Brief ▸ Please transcribe every entry below exactly, without including the pictures.

Provided entries ▸
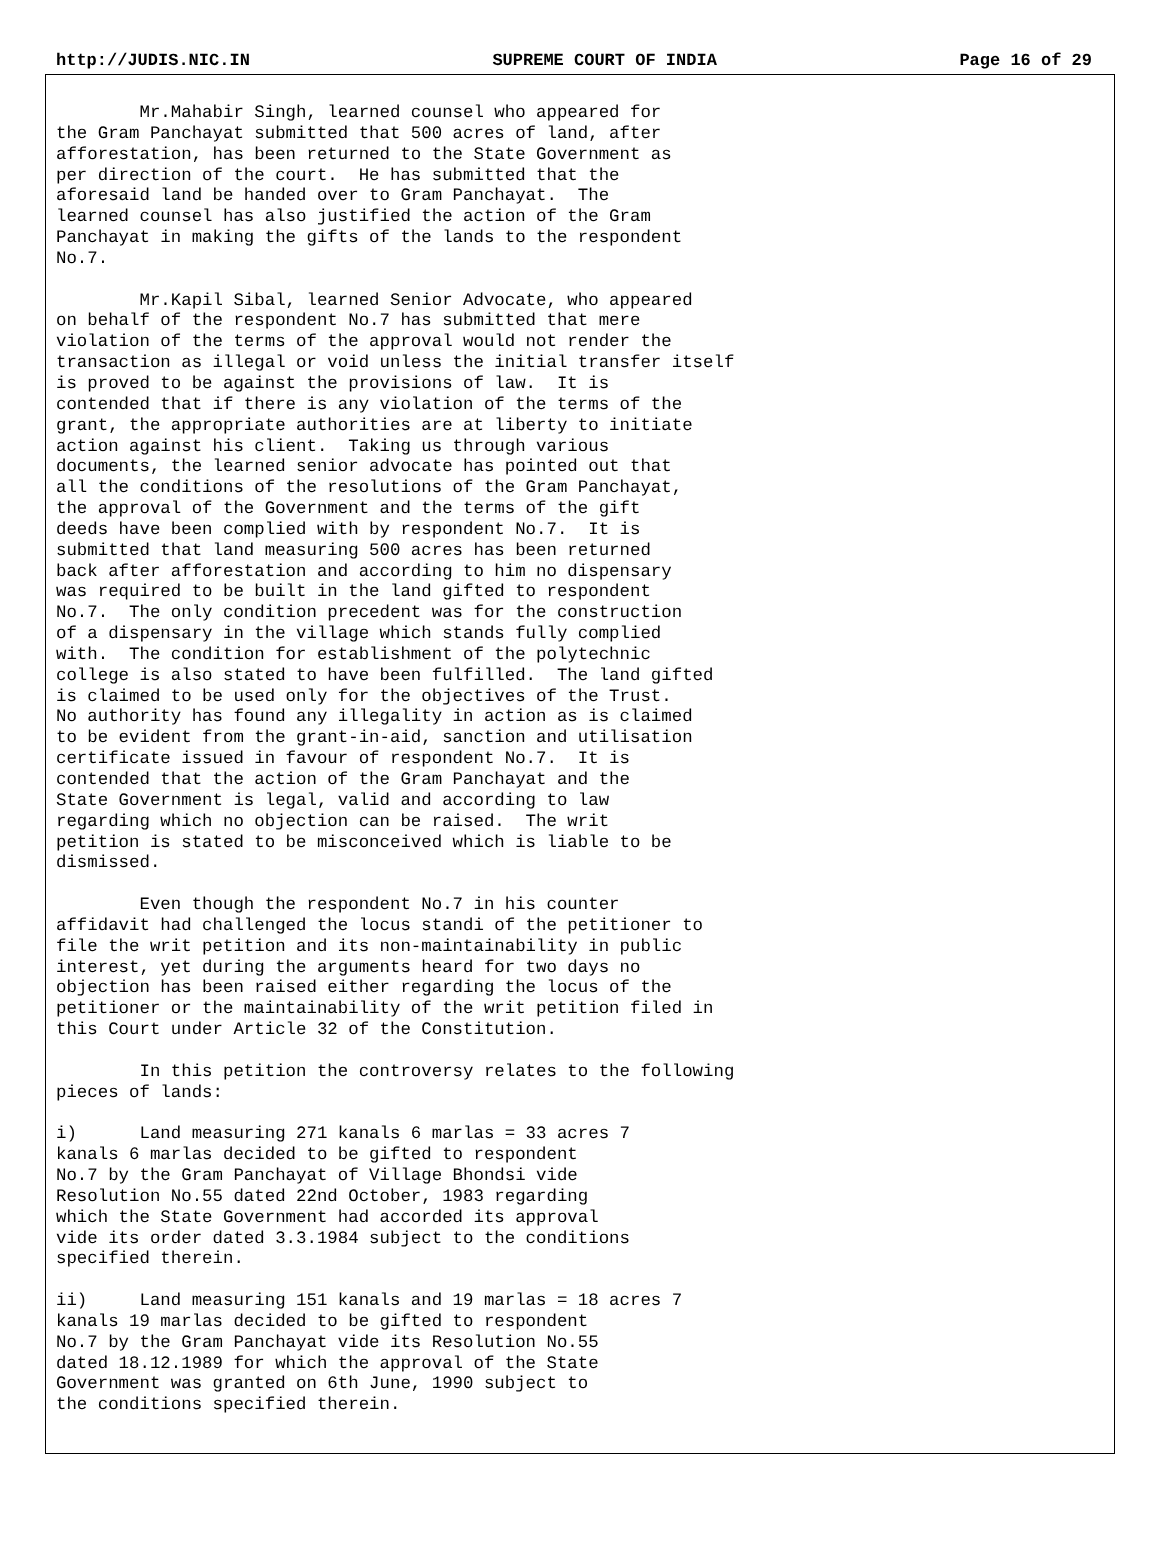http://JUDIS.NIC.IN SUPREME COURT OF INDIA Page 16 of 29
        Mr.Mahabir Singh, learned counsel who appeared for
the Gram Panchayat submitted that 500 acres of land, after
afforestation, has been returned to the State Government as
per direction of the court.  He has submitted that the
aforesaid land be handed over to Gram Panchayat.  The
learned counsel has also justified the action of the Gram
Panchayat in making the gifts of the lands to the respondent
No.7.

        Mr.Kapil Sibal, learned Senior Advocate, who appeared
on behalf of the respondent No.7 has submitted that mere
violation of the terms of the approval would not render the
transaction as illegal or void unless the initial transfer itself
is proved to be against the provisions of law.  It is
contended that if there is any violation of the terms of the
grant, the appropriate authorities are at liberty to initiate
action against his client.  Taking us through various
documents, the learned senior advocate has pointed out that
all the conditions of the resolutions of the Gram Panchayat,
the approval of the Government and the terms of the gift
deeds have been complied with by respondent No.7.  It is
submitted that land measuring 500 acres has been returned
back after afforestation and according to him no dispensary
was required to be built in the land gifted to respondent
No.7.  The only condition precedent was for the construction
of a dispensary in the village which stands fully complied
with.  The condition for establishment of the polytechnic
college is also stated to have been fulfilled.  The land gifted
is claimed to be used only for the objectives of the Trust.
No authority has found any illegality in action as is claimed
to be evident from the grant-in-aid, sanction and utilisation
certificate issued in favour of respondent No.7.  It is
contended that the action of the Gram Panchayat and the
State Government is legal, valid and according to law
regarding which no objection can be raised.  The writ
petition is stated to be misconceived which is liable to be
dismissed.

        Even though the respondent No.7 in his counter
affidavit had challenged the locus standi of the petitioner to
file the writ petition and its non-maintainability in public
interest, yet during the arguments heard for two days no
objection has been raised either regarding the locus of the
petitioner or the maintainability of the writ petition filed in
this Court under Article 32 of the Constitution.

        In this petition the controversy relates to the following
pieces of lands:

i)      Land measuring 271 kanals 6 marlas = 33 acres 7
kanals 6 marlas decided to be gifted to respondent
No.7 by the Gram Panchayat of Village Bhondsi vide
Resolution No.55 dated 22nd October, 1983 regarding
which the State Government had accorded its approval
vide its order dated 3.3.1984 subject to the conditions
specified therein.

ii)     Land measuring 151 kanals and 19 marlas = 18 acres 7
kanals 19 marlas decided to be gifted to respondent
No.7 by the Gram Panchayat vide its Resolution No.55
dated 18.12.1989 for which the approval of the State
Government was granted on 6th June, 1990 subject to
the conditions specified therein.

Solution for this task ▸
http://JUDIS.NIC.IN SUPREME COURT OF INDIA Page 16 of 29
        Mr.Mahabir Singh, learned counsel who appeared for
the Gram Panchayat submitted that 500 acres of land, after
afforestation, has been returned to the State Government as
per direction of the court.  He has submitted that the
aforesaid land be handed over to Gram Panchayat.  The
learned counsel has also justified the action of the Gram
Panchayat in making the gifts of the lands to the respondent
No.7.

        Mr.Kapil Sibal, learned Senior Advocate, who appeared
on behalf of the respondent No.7 has submitted that mere
violation of the terms of the approval would not render the
transaction as illegal or void unless the initial transfer itself
is proved to be against the provisions of law.  It is
contended that if there is any violation of the terms of the
grant, the appropriate authorities are at liberty to initiate
action against his client.  Taking us through various
documents, the learned senior advocate has pointed out that
all the conditions of the resolutions of the Gram Panchayat,
the approval of the Government and the terms of the gift
deeds have been complied with by respondent No.7.  It is
submitted that land measuring 500 acres has been returned
back after afforestation and according to him no dispensary
was required to be built in the land gifted to respondent
No.7.  The only condition precedent was for the construction
of a dispensary in the village which stands fully complied
with.  The condition for establishment of the polytechnic
college is also stated to have been fulfilled.  The land gifted
is claimed to be used only for the objectives of the Trust.
No authority has found any illegality in action as is claimed
to be evident from the grant-in-aid, sanction and utilisation
certificate issued in favour of respondent No.7.  It is
contended that the action of the Gram Panchayat and the
State Government is legal, valid and according to law
regarding which no objection can be raised.  The writ
petition is stated to be misconceived which is liable to be
dismissed.

        Even though the respondent No.7 in his counter
affidavit had challenged the locus standi of the petitioner to
file the writ petition and its non-maintainability in public
interest, yet during the arguments heard for two days no
objection has been raised either regarding the locus of the
petitioner or the maintainability of the writ petition filed in
this Court under Article 32 of the Constitution.

        In this petition the controversy relates to the following
pieces of lands:

i)      Land measuring 271 kanals 6 marlas = 33 acres 7
kanals 6 marlas decided to be gifted to respondent
No.7 by the Gram Panchayat of Village Bhondsi vide
Resolution No.55 dated 22nd October, 1983 regarding
which the State Government had accorded its approval
vide its order dated 3.3.1984 subject to the conditions
specified therein.

ii)     Land measuring 151 kanals and 19 marlas = 18 acres 7
kanals 19 marlas decided to be gifted to respondent
No.7 by the Gram Panchayat vide its Resolution No.55
dated 18.12.1989 for which the approval of the State
Government was granted on 6th June, 1990 subject to
the conditions specified therein.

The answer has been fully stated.